Facing a prolonged collapse of travel, hotels across California accustomed to putting up vacationers and hosting corporate clients are now instead serving office-less office workers, remote-learning students and locals looking to escape their homes for a day.

Guest rooms that might rent for nearly $1,000 during Dreamforce conference week in San Francisco are being converted to remote-work pods available between 9 a.m. and 5 p.m. Hotel ballrooms and conference centers, short on wedding parties and corporate conventions, are undergoing redesigns to cater to cohorts of socially distanced students.

“A lot of our hotels are seeing a rise in this trend of people wanting to get away from their small apartments,” said Jenn Iliff, marketing technology manager for the California Association of Boutique & Breakfast Inns, which counts about 200 members. “It’s become a new normal for hotels to provide these types of services.”

On a recent day, the 25-room Seven Gables Inn in Pacific Grove counted four guests renting rooms for office space.

“One was getting out of the Sacramento heat. One wanted a different view than their kitchen wall,” Iliff said.

Such developments come during a year of mounting losses for hotels across the state, more than 1,000 of which have had to close for all or part of the past five months, according to Visit California, the state’s tourism bureau. While hotel occupancy typically hovers around 85% during an average year, this year it has tanked, with some hotels reporting 15% occupancy so far.

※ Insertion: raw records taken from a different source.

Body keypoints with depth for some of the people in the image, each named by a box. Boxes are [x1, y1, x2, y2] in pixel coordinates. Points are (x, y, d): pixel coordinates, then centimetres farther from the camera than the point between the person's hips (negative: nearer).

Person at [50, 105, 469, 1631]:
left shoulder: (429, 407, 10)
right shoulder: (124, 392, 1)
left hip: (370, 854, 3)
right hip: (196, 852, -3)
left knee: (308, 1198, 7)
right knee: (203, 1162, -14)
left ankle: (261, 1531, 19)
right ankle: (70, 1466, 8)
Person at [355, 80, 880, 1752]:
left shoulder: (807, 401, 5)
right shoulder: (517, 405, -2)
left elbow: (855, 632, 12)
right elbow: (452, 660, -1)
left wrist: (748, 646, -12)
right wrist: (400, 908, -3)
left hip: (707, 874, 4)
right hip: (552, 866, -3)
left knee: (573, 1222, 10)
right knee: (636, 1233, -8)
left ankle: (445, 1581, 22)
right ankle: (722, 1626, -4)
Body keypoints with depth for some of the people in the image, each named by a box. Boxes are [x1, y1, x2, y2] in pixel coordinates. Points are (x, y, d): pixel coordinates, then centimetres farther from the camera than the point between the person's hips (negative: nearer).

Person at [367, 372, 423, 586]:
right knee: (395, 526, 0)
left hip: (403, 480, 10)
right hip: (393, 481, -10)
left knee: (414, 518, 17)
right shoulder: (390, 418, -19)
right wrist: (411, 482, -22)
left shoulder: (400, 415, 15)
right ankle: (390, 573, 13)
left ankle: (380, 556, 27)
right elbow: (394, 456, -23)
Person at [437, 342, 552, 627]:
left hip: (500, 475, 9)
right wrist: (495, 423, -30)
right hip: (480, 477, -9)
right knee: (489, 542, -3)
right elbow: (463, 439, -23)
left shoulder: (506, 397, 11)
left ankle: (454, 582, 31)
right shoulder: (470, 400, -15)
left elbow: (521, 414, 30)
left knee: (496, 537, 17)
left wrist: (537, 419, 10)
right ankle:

In San Francisco, for example, occupancy tumbled more than 42% between June 27 and Sept. 12 compared with last year, according to Visit California.

Lodging providers from Mendocino to San Diego and east to Yosemite (when the park is open) are throwing anything they can at the problem.

$144.9 billion

Travel-related spending in California, 2019

49.1%

Occupancy rate in Bay Area lodging, week of Sept. 12

91.7%

Occupancy rate in Bay Area lodging, one year ago


Wine Country hotels are folding wine tastings and remote work perks (like free Wi-Fi and enhanced food and beverage service) into stay packages. Lodging providers in the Sierra are incorporating guided hikes.

In San Francisco, which has not allowed office towers to reopen and where large employers like Salesforce, Google and Facebook have extended work-from-home policies through late summer 2021, some hotels are spinning guest rooms into work pods.

The chic 116-room Hotel Zetta, in downtown San Francisco, began offering a series of what it calls “Zen” rooms, with amenities to help computer jockeys relax during work breaks. One style of room, geared toward gamers, includes a Nintendo Switch; another comes with a Peloton bike and meditation headset.

“The entire city has gone through historic lows in occupancy over the last few months,” said Aaron Feeney, area director of sales and marketing for Viceroy Hotel Group, which operates Hotel Zetta. “We’re just thinking of new, creative ways to utilize our spaces while travel is down.”

To adapt to the plunge in travelers, Hotel Zetta at 55 5th Street in San Francisco, Calif. has begun offering rooms on day rates to remote workers, teachers with students for remote learning, gamers and workout/meditation rooms. The hotel offers clients a range of amenities including Peloton bikes and gaming consoles. Peloton bikes are in the Hotel Zetta's Well and Away rooms which are configured with wellness in mind.
To adapt to the plunge in travelers, Hotel Zetta at 55 5th Street in San Francisco, Calif. has begun offering rooms on day rates to remote workers, teachers with students for remote learning, gamers and workout/meditation rooms. The hotel offers clients a range of amenities including Peloton bikes and gaming consoles. Peloton bikes are in the Hotel Zetta’s Well and Away rooms which are configured with wellness in mind.Hotel Zetta

With schools closed throughout the state, some hotels are stepping in to fill a void of remote learning spaces. The InterContinental in downtown San Francisco, for instance, has turned its ballroom into a makeshift socially distanced classroom available for weekly rental. A special at Little River Inn, near Mendocino, rolls a guided naturalist tour and stargazing supplies into an offer for parents tasked with homeschooling their young children.

“Some hotels and retreats and Airbnbs are rethinking their formulas,” said Cally Dym, owner of Little River Inn. “But some people are hoping everything goes back to the way it was. I’m not waiting for that.”

It’s been a grueling six months for hoteliers.

Apart from contending with travelers either scared off by the coronavirus pandemic or held back by shelter-in-place restrictions, hotels are facing an array of new health-related rules and standards. Touchless check-ins, plexiglass-partitioned concierge desks, single-person elevator rides and new guidelines on room cleanliness have complicated daily operations.

In San Francisco, hotel groups are suing the city over a law passed in July mandating daily, intensive room cleanings — the strictest regulation of its kind in the country — claiming the new rules are saddling the beleaguered industry with an unfair cost burden.